Here’s What You Missed at Mindy Kaling’s Harvard Book Store Chat with Atul Gawande

She revealed that she's writing a movie—but "it's not like a Star Wars spin-off or anything."

mindy kaling atul gawande

Mindy Kaling and Atul Gawande appeared in conversation at a Harvard Book Store event / Photo by Olga Khvan

Mindy Kaling herself admits that if someone were to draw a venn diagram of things that she and Atul Gawande are interested in writing and talking about, there would be no overlap.

The actress’s newly released comedic memoir Why Not Me? is full of witty essays about beauty, fashion, Hollywood sex scenes, and her “weird as hell” relationship with B.J. Novak, among other things.

Meanwhile, Being Mortal, the most recent literary effort by Gawande, a Brigham and Women’s surgeon, New Yorker writer, and Harvard Medical School professor, is a reflection on society’s medicalization of aging and death.

So, when the time came to promote Why Not Me?, why did Kaling reach out to Gawande of all people to join her on stage at a Harvard Book Store event?

Here’s the deal: They’re both New York Times bestselling authors and they’re both locals. Kaling grew up in Cambridge, while Gawande, although raised in Ohio, now resides in Newton. Plus, they’re both successful Indian-Americans. In fact, when Kaling initially reached out to Gawande about the panel, her email read: “I feel like I know you already because I’ve been telling everybody I’m your sister.”

“That’s secret!” joked Kaling at the sold-out event, which took place on Tuesday night at the Back Bay Events Center, when Gawande told the audience about the exchange. “That’s how I get into bars—in Newton Centre.”

Much to Gawande’s amusement, Kaling revealed that she was first introduced to his work by The Office showrunner Greg Daniels, who gave her Gawande’s first book, Complications, as a gift.

Daniels makes a cameo in Why Not Me? with an essay on mentorship, in which he writes to Kaling, “Your mind is like a disco ball light show.”

“I read that and I thought that was such a nice compliment,” said Kaling. “He once said to me that with writers that he knows, when they pitch a joke, he tends to know where they got the idea from, he can see how they got to it. He said with me that he didn’t know. I always liked that—it made me feel very unpredictable.”

On a more somber note, Kaling also discussed another gift that Daniels gave her—the chance to take time off from The Office and come home to spend time with her mother, a respected St. Elizabeth’s Medical Center OB/GYN, when she was diagnosed with cancer.

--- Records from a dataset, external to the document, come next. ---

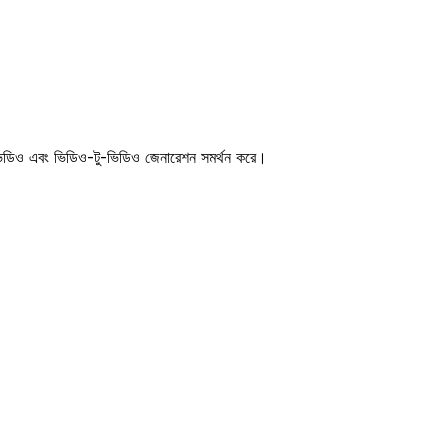
িডিও এবং ভিডিও-টু-ভিডিও জেনারেশন সমর্থন করে।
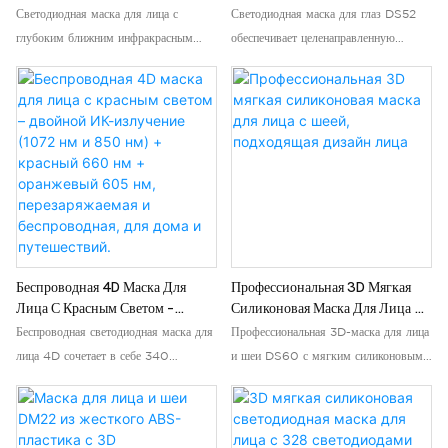
Инфракрасной Светодиодной
Светотерапия Для Более Ярких И
Светодиодная маска для лица с
Светодиодная маска для глаз DS52
Подсветкой – 1072 Нм Для
Молодых Глаз.
глубоким ближним инфракрасным
обеспечивает целенаправленную
Глубокого Омоложения Кожи.
излучением 1072 нм обеспечивает
терапию красным и ближним
клинически доказанную терапию в
инфракрасным светом для нежной
ближнем инфракрасном диапазоне,
кожи вокруг глаз. Красный свет
проникающую на глубину до 10 мм в
стимулирует выработку коллагена,
кожу, достигая более глубоких слоев,
уменьшая мелкие морщины и
чем стандартный красный или 850-нм
«гусиные лапки», а ближний
свет. Конструкция из мягкого
инфракрасный свет улучшает
медицинского силикона идеально
кровообращение, уменьшая отечность
повторяет форму лица, обеспечивая
и темные круги. Эргономичный и
комфортное лечение без
легкий дизайн обеспечивает
Беспроводная 4D Маска Для
Профессиональная 3D Мягкая
использования рук. Отсутствие УФ-
комфортное использование без
Лица С Красным Светом –
Силиконовая Маска Для Лица С
Двойной ИК-Излучение (1072
Шеей, Подходящая Дизайн Лица
излучения, тепла, восстановительный
помощи рук. Отсутствие УФ-
Беспроводная светодиодная маска для
Профессиональная 3D-маска для лица
Нм И 850 Нм) + Красный 660
период — видимые результаты при
излучения и тепла – безопасно для
лица 4D сочетает в себе 340
и шеи DS60 с мягким силиконовым
Нм + Оранжевый 605 Нм,
регулярном использовании.
ежедневного использования.
медицинских светодиодов с четырьмя
покрытием сочетает в себе четыре
Перезаряжаемая И Беспроводная,
терапевтическими длинами волн —
терапевтические длины волн —
Для Дома И Путешествий.
1072 нм (глубокий ближний
красную 630 нм, инфракрасную 850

Kaling’s mother, who passed away in 2012, came up frequently during the conversation, with the actress discussing the closeness of their relationship and her mother’s input into her work—she’s the one that encouraged Kaling to put more thought into costumes for The Mindy Project than had been done on The Office, resulting in Mindy Lahiri’s colorful, Emmy-nominated wardrobe custom-designed by Salvador Perez.

“Greg’s aesthetic and what I really liked about that show was that he said, ‘What’s beautiful is what’s real,'” said Kaling. “Then, when I told my mom that I was writing a pilot, she was thinking about where it should be set and trying to figure out the tone of it—very different from The Office—she reminded me that what’s beautiful can also be what’s beautiful.”

When asked by Gawande how she’s been dealing with her mother’s death, Kaling revealed that it was by constantly staying busy. On top of embarking on a book tour and filming The Mindy Project, she announced that she’s also writing a movie.

“It’s a small movie,” she said, not sharing any more details. “It’s not like a Star Wars spin-off or anything—but I know I would kill that.”

The ever-busy actress also hopes to direct said movie, admitting that she would have a hard time giving up the control of overseeing the entire process as she gets to do on TV.

Plus, working hard is what boosts her confidence, she says, something that a lot of young people ask her about and a topic heavily addressed in her book.

“I have a sense of entitlement that comes from hard work,” she said. “You should only get that feeling of entitlment by really putting in time and effort and reseraching things and staying up late. But when you’ve done that part, you owe it to yourself to feel entitled, and once you’re feeling entitled, that is confidence.”